» What you have to do
Return the lines below that carry the word "России".

» Records shown
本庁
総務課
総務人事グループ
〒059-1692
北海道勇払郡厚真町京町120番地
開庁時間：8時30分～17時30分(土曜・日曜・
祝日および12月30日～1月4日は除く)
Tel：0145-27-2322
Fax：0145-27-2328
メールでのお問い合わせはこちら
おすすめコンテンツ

==

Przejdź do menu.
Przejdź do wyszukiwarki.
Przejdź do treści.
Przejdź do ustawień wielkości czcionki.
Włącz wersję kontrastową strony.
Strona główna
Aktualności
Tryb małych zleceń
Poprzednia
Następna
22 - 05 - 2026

* * *

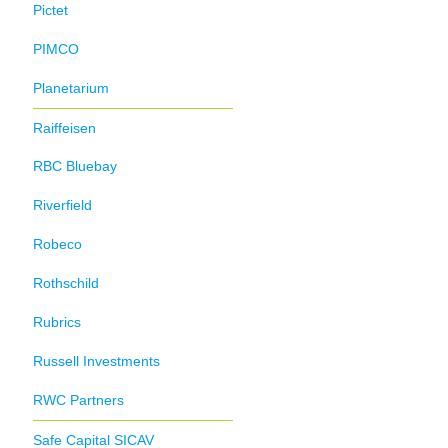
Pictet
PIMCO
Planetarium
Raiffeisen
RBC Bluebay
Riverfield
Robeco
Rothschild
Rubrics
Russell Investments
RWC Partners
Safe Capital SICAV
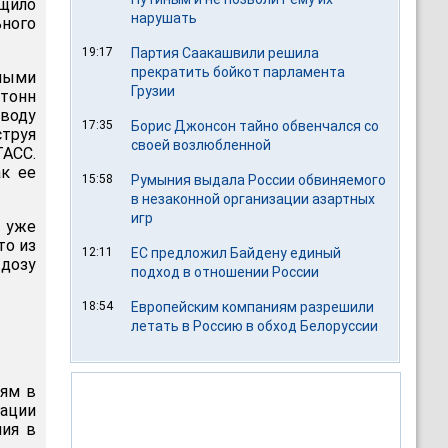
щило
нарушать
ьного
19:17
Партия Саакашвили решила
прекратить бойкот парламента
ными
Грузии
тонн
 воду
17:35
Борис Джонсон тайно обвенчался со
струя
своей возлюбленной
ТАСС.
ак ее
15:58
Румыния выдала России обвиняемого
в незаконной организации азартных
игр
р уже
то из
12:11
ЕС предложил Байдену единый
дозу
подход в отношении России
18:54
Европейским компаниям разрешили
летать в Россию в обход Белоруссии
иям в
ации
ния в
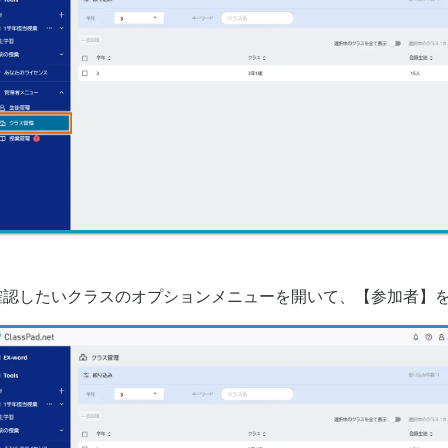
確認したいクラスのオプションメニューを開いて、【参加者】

» Response
Румыния выдала России обвиняемого
подход в отношении России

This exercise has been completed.